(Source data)

- Opening Delimiter -

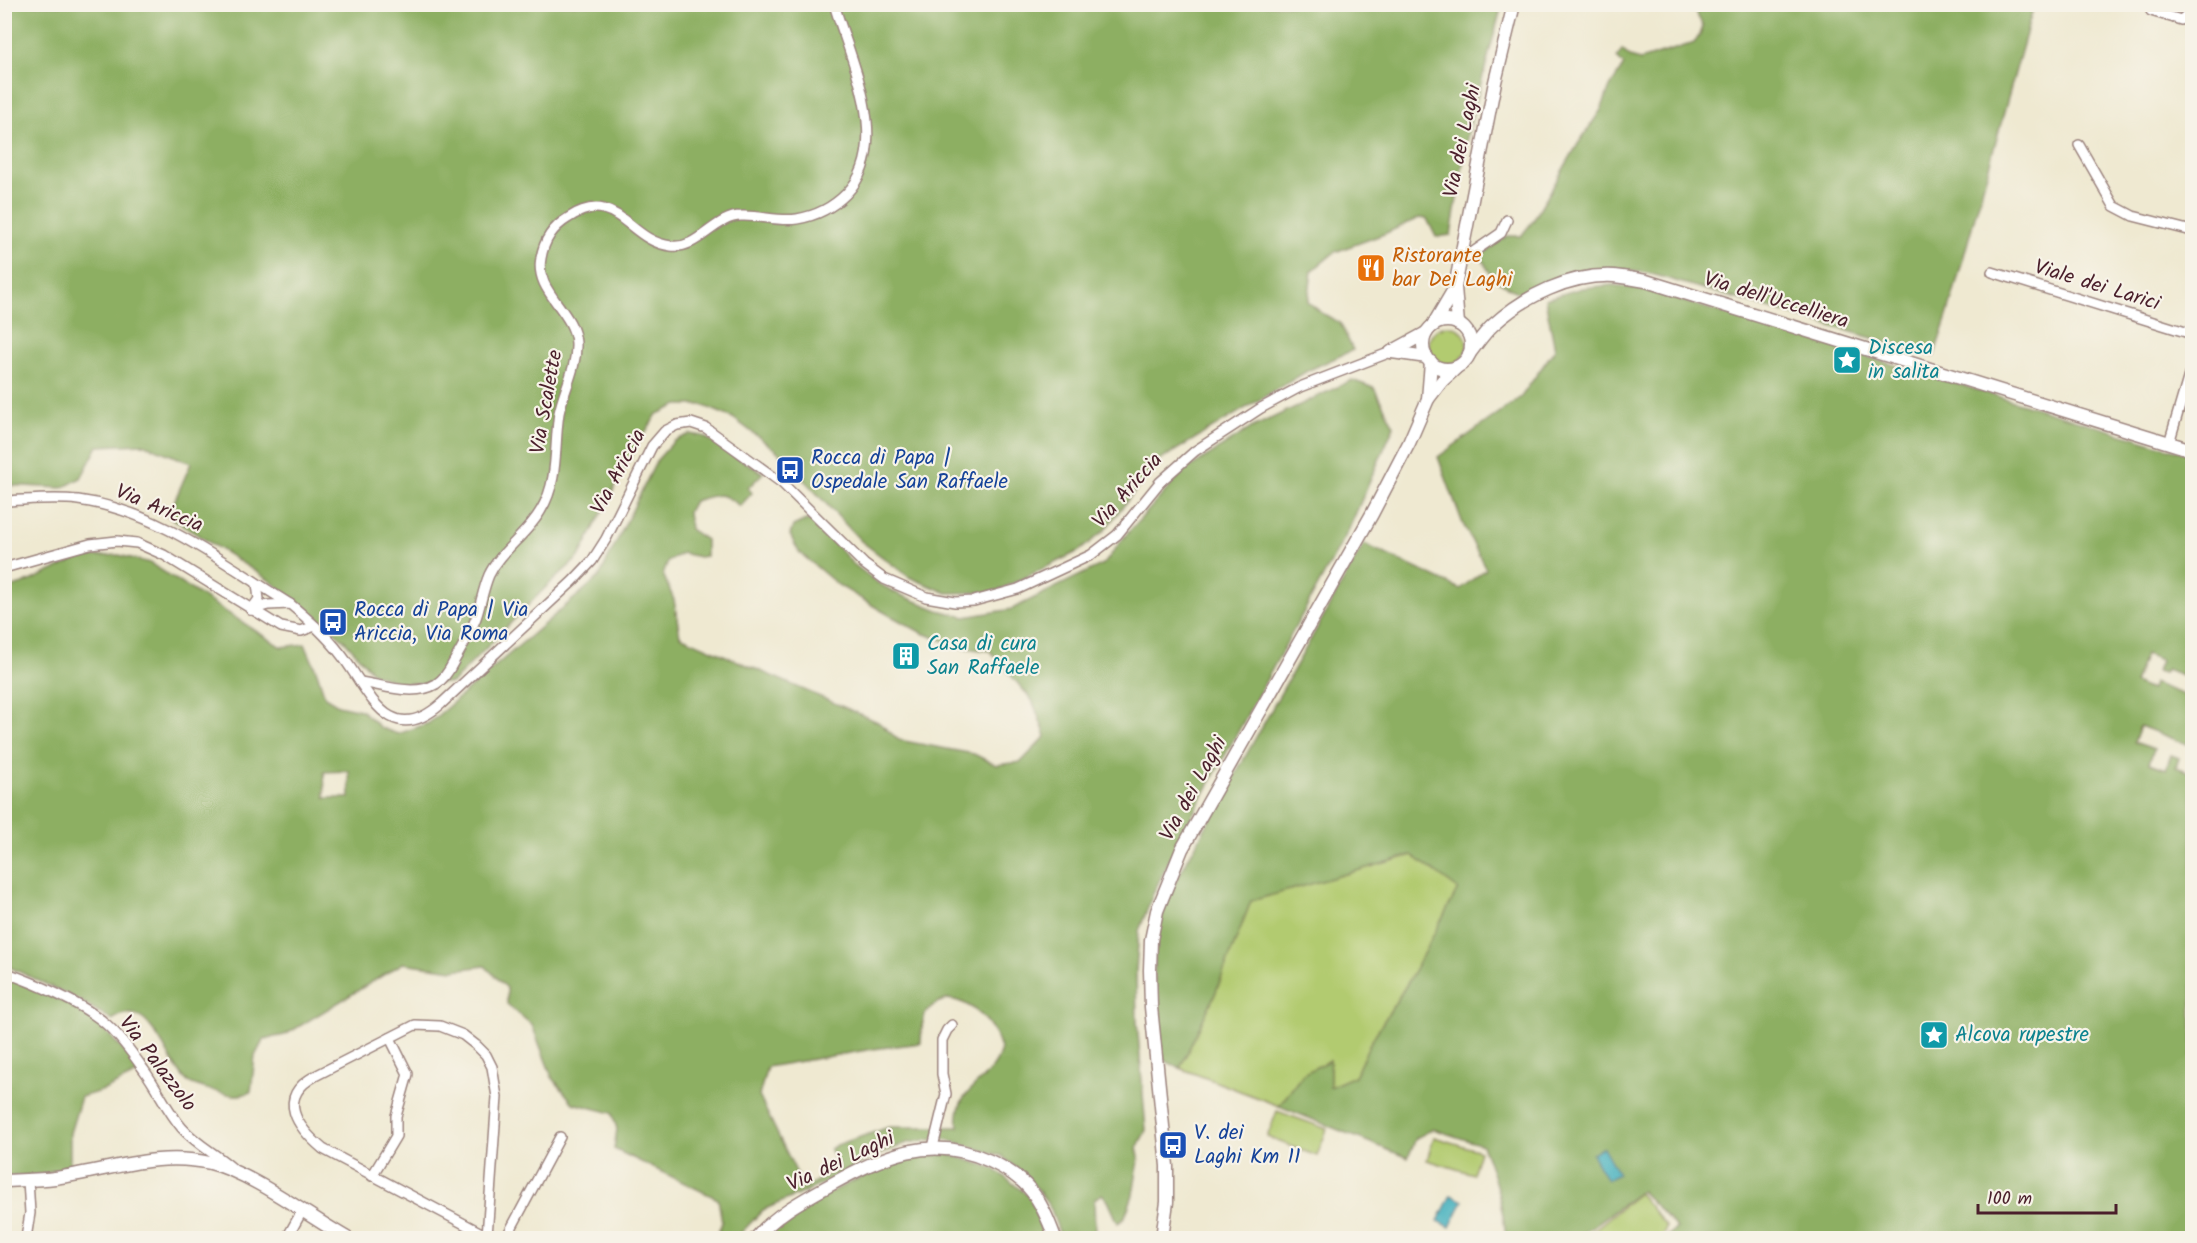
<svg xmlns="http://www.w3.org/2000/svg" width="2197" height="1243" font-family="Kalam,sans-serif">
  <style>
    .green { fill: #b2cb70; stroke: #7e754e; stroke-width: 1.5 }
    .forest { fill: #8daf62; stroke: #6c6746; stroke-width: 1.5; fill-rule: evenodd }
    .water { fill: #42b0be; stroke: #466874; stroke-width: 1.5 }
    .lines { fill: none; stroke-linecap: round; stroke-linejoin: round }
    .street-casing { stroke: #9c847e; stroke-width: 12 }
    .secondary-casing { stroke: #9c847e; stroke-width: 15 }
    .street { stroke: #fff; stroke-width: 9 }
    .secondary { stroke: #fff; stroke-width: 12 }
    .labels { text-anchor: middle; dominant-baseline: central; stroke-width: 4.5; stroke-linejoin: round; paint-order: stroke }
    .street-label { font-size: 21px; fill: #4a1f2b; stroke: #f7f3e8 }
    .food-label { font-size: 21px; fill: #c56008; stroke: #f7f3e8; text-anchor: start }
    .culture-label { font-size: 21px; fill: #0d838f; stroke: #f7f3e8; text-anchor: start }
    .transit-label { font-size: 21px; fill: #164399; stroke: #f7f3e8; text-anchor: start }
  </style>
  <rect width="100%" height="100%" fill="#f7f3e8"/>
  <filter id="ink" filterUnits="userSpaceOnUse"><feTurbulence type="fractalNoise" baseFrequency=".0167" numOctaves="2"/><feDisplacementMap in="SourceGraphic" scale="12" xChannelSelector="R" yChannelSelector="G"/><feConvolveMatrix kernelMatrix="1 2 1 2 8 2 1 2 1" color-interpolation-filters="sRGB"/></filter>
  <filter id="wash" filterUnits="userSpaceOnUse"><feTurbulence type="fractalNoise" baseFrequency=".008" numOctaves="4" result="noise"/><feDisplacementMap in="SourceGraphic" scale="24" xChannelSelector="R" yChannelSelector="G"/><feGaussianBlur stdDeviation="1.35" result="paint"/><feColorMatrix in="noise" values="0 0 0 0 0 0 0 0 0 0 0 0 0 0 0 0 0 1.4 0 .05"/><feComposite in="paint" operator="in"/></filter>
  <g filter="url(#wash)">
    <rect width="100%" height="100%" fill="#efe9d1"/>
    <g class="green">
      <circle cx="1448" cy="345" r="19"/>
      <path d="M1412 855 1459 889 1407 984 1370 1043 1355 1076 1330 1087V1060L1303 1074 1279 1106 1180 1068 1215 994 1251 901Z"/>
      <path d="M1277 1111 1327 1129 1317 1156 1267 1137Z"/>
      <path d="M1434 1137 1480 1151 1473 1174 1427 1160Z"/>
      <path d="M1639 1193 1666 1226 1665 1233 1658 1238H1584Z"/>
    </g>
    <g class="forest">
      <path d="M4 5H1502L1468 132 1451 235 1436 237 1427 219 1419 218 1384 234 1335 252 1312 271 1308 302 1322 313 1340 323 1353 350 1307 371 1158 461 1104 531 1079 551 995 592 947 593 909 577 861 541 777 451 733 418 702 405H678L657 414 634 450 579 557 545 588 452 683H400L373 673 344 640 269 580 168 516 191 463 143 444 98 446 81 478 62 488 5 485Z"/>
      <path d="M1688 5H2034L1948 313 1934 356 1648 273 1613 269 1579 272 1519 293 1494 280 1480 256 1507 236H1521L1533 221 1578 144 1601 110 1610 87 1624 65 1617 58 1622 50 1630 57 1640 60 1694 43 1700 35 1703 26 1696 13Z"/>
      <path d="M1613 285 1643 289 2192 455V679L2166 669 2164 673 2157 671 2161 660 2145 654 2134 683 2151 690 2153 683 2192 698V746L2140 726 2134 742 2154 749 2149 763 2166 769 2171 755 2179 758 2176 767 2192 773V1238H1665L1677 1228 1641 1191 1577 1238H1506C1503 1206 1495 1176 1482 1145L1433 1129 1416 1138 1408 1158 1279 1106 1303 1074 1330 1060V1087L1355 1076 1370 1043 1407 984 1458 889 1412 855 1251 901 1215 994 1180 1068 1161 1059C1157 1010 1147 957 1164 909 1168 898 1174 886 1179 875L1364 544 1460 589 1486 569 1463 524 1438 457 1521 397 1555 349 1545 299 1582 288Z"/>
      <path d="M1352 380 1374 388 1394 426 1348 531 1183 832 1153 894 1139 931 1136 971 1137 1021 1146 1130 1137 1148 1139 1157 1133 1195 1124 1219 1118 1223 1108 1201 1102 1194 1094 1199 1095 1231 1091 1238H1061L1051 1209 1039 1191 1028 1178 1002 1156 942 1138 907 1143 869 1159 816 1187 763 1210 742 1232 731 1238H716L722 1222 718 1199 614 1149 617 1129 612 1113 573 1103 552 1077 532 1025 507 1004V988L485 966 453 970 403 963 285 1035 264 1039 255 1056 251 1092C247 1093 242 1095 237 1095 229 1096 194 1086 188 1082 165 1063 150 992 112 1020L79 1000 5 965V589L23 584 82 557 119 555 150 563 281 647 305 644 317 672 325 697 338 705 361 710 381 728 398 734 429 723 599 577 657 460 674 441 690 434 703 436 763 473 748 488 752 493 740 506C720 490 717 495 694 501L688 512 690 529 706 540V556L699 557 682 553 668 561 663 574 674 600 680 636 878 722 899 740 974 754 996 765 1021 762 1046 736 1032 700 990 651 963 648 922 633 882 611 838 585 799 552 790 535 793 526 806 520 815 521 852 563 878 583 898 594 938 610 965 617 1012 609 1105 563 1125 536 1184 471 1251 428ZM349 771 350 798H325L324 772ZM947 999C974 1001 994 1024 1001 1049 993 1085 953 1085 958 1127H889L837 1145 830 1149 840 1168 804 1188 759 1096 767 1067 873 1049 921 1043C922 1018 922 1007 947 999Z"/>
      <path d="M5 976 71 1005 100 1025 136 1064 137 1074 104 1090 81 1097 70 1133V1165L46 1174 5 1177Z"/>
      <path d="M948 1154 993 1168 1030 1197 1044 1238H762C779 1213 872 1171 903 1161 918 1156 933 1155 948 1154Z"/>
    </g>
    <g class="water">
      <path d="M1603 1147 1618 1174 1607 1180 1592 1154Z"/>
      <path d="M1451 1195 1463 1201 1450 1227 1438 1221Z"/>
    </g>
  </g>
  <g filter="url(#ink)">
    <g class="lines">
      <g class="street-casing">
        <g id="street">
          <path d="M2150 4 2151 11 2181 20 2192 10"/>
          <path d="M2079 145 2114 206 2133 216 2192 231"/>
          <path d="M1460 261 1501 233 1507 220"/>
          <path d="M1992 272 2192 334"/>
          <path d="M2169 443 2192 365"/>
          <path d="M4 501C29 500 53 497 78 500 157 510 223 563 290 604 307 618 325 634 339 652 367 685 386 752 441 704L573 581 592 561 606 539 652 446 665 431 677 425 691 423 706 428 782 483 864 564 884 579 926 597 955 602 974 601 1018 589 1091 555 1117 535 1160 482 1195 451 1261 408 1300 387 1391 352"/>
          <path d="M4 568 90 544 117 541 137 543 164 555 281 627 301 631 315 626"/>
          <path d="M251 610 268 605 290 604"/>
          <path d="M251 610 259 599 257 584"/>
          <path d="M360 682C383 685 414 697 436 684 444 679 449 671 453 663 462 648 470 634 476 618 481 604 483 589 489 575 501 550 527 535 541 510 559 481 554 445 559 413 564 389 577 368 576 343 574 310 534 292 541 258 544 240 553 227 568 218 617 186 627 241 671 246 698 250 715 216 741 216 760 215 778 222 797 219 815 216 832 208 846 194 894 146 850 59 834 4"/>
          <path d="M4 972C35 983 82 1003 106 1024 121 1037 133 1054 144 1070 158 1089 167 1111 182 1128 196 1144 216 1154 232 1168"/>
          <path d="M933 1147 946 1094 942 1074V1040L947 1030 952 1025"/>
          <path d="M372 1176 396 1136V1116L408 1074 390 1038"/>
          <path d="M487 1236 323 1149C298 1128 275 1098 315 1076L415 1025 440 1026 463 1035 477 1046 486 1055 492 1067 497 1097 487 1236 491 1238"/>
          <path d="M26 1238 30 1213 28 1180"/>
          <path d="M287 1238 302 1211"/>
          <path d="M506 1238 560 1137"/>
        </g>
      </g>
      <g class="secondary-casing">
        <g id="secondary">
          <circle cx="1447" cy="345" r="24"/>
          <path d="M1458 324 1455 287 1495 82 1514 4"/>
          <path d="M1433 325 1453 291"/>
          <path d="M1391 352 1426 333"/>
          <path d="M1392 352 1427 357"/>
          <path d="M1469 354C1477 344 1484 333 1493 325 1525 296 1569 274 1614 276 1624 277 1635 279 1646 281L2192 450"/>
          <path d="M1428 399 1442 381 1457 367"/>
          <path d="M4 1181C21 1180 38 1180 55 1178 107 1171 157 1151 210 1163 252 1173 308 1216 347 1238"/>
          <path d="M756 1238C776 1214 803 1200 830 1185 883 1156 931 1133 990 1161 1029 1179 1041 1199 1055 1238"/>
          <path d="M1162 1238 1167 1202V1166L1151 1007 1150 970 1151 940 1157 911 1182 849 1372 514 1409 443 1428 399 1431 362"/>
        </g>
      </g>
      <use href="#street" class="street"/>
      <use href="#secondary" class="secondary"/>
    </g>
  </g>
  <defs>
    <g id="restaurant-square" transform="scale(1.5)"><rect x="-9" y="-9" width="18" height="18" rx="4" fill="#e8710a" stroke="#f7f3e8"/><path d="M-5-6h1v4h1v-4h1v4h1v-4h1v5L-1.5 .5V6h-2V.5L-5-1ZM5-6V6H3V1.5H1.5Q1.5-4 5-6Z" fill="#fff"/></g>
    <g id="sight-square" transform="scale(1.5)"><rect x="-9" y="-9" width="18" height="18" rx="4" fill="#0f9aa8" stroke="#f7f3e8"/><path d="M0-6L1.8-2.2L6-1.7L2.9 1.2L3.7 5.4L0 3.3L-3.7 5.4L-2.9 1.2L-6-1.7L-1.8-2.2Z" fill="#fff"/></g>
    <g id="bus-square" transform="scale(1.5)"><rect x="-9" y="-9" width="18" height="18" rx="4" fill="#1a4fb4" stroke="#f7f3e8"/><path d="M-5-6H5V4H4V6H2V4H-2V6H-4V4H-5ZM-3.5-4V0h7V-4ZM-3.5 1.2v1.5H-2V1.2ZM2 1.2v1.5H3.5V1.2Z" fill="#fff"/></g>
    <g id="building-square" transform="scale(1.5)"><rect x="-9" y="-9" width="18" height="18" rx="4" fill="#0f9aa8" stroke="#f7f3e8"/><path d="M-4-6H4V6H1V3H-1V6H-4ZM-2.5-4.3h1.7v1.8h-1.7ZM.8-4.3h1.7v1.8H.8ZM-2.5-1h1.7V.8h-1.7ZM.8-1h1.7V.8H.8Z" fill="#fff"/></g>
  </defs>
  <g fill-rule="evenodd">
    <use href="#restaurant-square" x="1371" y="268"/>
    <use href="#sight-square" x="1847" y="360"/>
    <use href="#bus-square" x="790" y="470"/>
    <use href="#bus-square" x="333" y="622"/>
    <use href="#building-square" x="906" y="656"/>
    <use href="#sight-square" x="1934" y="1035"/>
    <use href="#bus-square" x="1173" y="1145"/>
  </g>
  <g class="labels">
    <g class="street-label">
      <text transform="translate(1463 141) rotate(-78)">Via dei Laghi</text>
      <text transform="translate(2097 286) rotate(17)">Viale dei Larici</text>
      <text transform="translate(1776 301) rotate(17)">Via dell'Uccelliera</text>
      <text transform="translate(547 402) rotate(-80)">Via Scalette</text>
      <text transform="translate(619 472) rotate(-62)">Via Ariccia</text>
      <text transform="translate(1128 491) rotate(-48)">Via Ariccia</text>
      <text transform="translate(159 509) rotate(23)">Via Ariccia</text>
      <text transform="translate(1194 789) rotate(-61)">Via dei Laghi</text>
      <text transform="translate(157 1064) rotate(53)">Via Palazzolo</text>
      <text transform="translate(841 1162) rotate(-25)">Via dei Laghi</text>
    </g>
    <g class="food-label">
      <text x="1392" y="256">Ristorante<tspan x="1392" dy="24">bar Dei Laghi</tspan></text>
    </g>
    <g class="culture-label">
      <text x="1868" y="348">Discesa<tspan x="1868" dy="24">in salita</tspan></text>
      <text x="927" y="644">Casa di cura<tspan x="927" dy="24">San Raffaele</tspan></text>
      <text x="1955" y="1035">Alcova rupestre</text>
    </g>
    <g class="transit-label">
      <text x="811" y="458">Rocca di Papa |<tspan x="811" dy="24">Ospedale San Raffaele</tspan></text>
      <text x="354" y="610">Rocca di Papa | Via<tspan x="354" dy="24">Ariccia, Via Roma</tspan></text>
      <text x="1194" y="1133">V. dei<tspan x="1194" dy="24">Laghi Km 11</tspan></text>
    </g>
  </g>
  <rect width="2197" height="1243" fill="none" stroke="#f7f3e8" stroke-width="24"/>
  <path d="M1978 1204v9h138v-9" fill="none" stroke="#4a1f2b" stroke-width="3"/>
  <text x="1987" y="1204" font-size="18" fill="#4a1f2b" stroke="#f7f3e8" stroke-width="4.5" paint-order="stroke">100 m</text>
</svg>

- Closing Delimiter -

Exercise prompt ▸
Search the entries above for the word "wash", and copy every line where it occurs.

Answer area ▸
  <filter id="wash" filterUnits="userSpaceOnUse"><feTurbulence type="fractalNoise" baseFrequency=".008" numOctaves="4" result="noise"/><feDisplacementMap in="SourceGraphic" scale="24" xChannelSelector="R" yChannelSelector="G"/><feGaussianBlur stdDeviation="1.35" result="paint"/><feColorMatrix in="noise" values="0 0 0 0 0 0 0 0 0 0 0 0 0 0 0 0 0 1.4 0 .05"/><feComposite in="paint" operator="in"/></filter>
  <g filter="url(#wash)">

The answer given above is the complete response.